Example, the following metric captures how many events are batch-inserted into the database.

```
callback_receiver_batch_events_insert_db_bucket{le="10",node="awx_1"} 1
callback_receiver_batch_events_insert_db_bucket{le="50",node="awx_1"} 5
callback_receiver_batch_events_insert_db_bucket{le="150",node="awx_1"} 5
callback_receiver_batch_events_insert_db_bucket{le="350",node="awx_1"} 5
callback_receiver_batch_events_insert_db_bucket{le="650",node="awx_1"} 5
callback_receiver_batch_events_insert_db_bucket{le="2000",node="awx_1"} 5
callback_receiver_batch_events_insert_db_bucket{le="+Inf",node="awx_1"} 5
callback_receiver_batch_events_insert_db_count{node="awx_1"} 5
callback_receiver_batch_events_insert_db_sum{node="awx_1"} 5
```

The histogram is cumulative, meaning each successive bucket includes the values in the *preceding* bucket.
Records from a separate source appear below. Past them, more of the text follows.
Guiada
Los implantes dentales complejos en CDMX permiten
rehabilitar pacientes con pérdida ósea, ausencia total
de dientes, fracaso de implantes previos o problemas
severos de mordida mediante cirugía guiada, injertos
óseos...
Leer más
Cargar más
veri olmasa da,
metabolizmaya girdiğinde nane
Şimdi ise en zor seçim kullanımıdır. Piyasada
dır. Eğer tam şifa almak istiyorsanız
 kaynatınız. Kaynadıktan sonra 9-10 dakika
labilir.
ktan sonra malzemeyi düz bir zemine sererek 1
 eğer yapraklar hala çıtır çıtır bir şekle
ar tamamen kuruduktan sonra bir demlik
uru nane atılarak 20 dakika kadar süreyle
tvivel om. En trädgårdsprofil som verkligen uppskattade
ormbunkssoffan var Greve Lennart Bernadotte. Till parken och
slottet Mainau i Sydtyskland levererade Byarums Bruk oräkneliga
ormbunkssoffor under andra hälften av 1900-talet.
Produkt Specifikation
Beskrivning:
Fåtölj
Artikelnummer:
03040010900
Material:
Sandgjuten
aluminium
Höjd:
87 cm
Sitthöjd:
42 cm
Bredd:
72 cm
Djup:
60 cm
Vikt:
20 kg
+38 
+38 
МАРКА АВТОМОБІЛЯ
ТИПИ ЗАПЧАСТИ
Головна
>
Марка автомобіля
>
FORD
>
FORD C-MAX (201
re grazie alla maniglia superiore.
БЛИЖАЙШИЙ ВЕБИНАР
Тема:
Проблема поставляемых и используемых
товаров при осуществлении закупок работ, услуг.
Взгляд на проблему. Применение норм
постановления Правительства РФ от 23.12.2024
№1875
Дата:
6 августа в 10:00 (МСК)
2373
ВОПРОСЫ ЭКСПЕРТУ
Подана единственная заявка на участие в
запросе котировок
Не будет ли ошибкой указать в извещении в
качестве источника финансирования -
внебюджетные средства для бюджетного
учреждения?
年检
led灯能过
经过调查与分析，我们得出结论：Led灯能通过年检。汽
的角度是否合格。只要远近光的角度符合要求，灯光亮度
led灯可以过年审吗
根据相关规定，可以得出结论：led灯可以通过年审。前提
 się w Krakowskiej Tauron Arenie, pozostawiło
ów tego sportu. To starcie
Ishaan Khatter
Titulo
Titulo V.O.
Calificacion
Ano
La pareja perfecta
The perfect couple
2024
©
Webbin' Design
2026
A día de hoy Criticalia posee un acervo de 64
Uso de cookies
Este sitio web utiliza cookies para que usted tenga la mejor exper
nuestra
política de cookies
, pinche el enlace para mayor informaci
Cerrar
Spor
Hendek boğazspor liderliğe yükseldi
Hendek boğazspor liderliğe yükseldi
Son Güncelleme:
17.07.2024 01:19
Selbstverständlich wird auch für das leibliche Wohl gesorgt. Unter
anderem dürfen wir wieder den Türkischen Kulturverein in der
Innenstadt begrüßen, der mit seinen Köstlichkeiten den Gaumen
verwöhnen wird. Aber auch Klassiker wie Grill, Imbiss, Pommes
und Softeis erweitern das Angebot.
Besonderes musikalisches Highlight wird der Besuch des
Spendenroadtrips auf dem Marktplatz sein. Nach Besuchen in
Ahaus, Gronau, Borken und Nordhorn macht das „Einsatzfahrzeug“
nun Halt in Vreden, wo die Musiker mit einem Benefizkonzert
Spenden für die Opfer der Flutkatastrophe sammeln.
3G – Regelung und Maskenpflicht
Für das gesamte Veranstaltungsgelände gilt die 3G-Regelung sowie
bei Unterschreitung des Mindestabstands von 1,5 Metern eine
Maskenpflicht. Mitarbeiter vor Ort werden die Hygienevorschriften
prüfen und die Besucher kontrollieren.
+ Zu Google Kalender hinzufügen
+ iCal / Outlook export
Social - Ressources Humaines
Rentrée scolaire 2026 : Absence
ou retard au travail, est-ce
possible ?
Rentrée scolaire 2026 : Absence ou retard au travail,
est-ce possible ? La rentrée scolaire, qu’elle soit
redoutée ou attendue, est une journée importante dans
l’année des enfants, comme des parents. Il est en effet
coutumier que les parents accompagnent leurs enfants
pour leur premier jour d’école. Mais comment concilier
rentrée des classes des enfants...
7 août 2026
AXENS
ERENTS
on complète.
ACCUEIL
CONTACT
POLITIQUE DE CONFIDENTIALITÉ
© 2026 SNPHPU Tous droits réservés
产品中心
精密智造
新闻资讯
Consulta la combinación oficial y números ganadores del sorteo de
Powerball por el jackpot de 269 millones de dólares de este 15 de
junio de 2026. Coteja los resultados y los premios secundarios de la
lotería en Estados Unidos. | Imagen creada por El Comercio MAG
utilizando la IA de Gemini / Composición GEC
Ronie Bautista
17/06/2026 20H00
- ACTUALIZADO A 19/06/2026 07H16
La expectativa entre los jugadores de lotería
In the above, one occurrence of the insertion process resulted in less than 10 events being inserted into the database. Four (5-1) occurrences resulted in between 10 and 50 events being inserted into the database.

## Metrics broadcast

Periodically, the `Metrics` object will broadcast the full metrics dataset to other control nodes in the cluster. This ensures that the metrics endpoint has data from all instances, not just the instance that the browser happens to be connected to at that moment.

This data received from other metrics is stored in Redis as a JSON string. For example, in a cluster with three control nodes, each Redis instance will contain the following keys.

```
awx_metrics_instance_awx_1
awx_metrics_instance_awx_2
awx_metrics_instance_awx_3
```

The `api/v2/metrics` endpoint will load the data from each of these instances, format it into Prometheus, and return it as a response.